### Passage provided:
-=-=-=-=-

Web Scraping with SwiftSoup

Introduction

In this tutorial we’ll use the open-source Swift Soup library to scrape open-source houseplant data from the Wikipedia houseplants page.

Our program will scrape this URL: https://en.wikipedia.org/wiki/Houseplant

Our program will produce a JSON object containing the scraped data. It will look something like this:

{
    "Tropical and subtropical": {
        "Aglaonema" : {
            "description": "These are evergreen perennial herbs with stems…'
        }
        …
    }
    …
}

Reverse engineering the web pages

In order to scrape the data, we need to understand the structure of two types of web pages:

  1. The main Houseplant page.
  2. The individual Houseplant genus pages.

The process of studying a web page to understand how it is structured is called “reverse engineering”. You are reversing the process that was used to create the web page.

The Houseplant page

  1. Use the Chrome web browser to visit the Houseplant page.
  2. Right click on the web page and choose View Page Source from the pop-up menu.
  3. Start reading the document to figure out how it’s structured.

The structure of web pages changes over time, so this information may be out of date by the time you read this. But as of the time this tutorial was written, the structure of the Houseplants page looked like this:

<h2>
    <span class="mw-headline"
     id="List_of_common_houseplants">
        List of common houseplants
    </span></h2>

<h3>
    <span class="mw-headline"
     id="Tropical_and_subtropical">
        Tropical and subtropical
    </span></h3><ul>
    <li><a href="/wiki/Aglaonema"
         title="Aglaonema">Aglaonema</a></li>
</ul>

Given this structure, we can find the houseplant links on this page as follows:

  1. Find the h2 (second level headline) tag with the id “List_of_common_houseplants”
  2. Find the series of h3 (third level headling) tags to get the categories.

-=-=-=-=-

### Extracted records:
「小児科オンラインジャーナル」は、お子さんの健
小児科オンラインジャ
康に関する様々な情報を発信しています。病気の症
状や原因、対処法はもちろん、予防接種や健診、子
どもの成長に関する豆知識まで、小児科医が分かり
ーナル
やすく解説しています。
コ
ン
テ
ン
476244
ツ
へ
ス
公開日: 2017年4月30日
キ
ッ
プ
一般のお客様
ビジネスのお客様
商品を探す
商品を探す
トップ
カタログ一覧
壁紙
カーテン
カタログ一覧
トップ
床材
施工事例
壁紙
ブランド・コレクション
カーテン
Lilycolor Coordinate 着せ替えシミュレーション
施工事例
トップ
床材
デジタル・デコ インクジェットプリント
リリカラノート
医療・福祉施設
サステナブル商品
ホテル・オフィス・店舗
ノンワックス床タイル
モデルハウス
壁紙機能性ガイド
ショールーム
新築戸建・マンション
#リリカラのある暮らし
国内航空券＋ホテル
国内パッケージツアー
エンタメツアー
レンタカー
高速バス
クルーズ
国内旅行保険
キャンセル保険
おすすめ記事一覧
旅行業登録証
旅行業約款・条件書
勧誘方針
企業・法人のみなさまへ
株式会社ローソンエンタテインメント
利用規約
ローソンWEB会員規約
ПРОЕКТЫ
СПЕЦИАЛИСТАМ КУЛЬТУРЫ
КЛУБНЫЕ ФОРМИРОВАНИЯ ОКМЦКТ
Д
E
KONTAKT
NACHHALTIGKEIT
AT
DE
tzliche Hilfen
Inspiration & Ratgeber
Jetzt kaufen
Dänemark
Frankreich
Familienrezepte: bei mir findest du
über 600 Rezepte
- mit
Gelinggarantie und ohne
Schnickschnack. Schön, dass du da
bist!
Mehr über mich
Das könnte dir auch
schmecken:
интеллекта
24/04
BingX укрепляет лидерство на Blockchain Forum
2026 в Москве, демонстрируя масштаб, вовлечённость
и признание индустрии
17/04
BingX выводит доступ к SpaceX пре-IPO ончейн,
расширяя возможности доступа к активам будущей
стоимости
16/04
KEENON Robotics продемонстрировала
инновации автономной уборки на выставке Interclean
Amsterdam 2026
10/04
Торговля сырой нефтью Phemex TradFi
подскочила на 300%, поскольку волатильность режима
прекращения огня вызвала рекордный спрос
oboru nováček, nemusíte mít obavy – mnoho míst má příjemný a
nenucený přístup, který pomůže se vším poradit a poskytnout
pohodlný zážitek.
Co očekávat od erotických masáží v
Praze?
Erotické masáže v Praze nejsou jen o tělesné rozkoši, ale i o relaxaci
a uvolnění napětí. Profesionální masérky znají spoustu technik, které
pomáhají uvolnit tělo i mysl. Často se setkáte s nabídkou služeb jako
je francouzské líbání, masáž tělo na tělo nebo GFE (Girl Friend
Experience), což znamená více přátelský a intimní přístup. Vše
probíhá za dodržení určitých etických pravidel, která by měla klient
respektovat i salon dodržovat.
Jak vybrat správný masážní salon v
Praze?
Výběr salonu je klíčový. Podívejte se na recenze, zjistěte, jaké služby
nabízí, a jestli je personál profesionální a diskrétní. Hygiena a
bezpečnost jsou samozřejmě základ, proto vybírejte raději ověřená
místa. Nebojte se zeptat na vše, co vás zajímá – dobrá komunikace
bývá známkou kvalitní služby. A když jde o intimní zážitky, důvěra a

-=-=-=-=-

### What you will do:
**A)** According to the SwiftSoup tutorial, why might its description of the Houseplants page structure be out of date? Answer in one to three sentences.
**B)** In the SwiftSoup tutorial, which web browser is used to view the source of the Houseplant page?
**C)** Carry on writing the SwiftSoup tutorial, starting after its final step about finding the series of h3 tags to get the categories.
The records are separate material and are not part of the SwiftSoup tutorial.

### Answers below:
**A)** The structure of web pages changes over time, so the page may no longer match the layout that existed when the tutorial was written.

**B)** The Chrome web browser.

**C)**
  3. Each category will be followed by a ul (unordered list) tag.
    1. Each li (list item) tag in the ul contains an “a” (anchor) tag to a specific houseplant species web page.

The houseplant info page

Analyzing a typical houseplant species web page shows us that its structure is

<h2>
    <span class="mw-headline" id="Description">
        Description
    </span></h2>
<p>
    These are …
</p>
<p>
    Plants of the genus are native to humid, shady …
</p><h2>

Given this structure, we can find the houseplant species description text by:

  1. Search for a h2 tag with id=”Description”:
  2. Collect the text of all the following p (Paragraph) tag, until the next h2 tag.

Time to Code

The process of scraping can be broken into the following steps:

  1. Scrape the top-level houseplant page and collect links to individual houseplant info pages.
  2. Scrape each houseplant info page.
  3. Save the extracted data.

Create a project

For simplicity we’ll build our web scraper in Xcode as a Mac OS Command Line Tool. Create a project by:

  1. Open Xcode
  2. Choose File > New > Project…
  3. Choose “macOS”
  4. Choose “Command Line Tool”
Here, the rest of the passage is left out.